## Task instructions
Except for the pictures, output the records in full and exactly.

## Data supplied
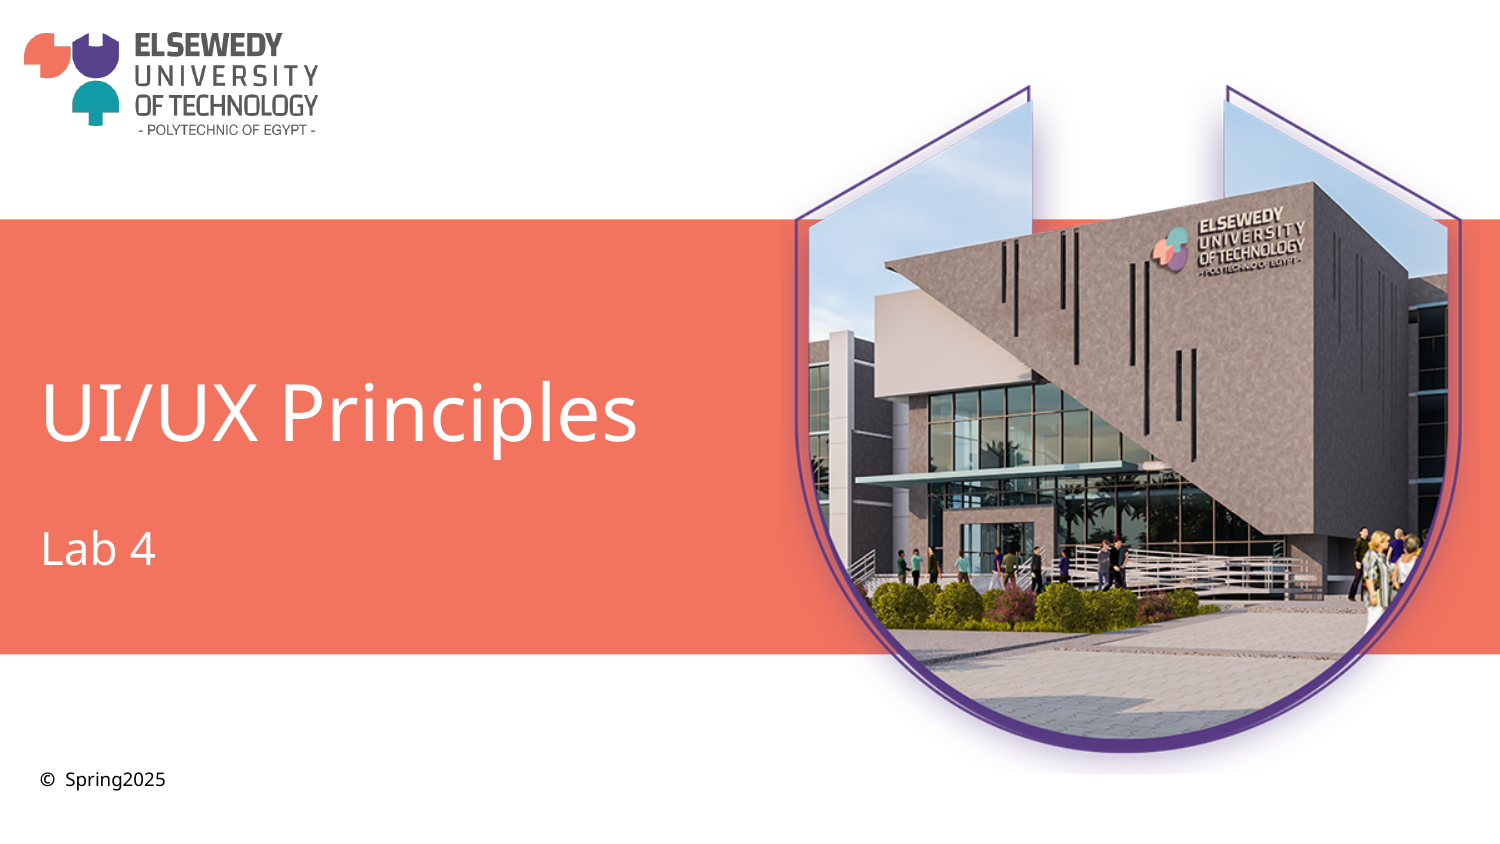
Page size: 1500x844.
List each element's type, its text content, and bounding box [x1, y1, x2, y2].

picture [24, 32, 318, 135]
slide_number © Spring2025 [24, 739, 437, 842]
picture [780, 70, 1480, 774]
subtitle Lab 4 [24, 500, 765, 595]
title UI/UX Principles [24, 320, 809, 501]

## Written response
Page size: 1500x844.
List each element's type, its text content, and bounding box [x1, y1, x2, y2].

picture [24, 32, 318, 135]
slide_number © Spring2025 [24, 739, 437, 842]
picture [780, 70, 1480, 774]
subtitle Lab 4 [24, 500, 765, 595]
title UI/UX Principles [24, 320, 809, 501]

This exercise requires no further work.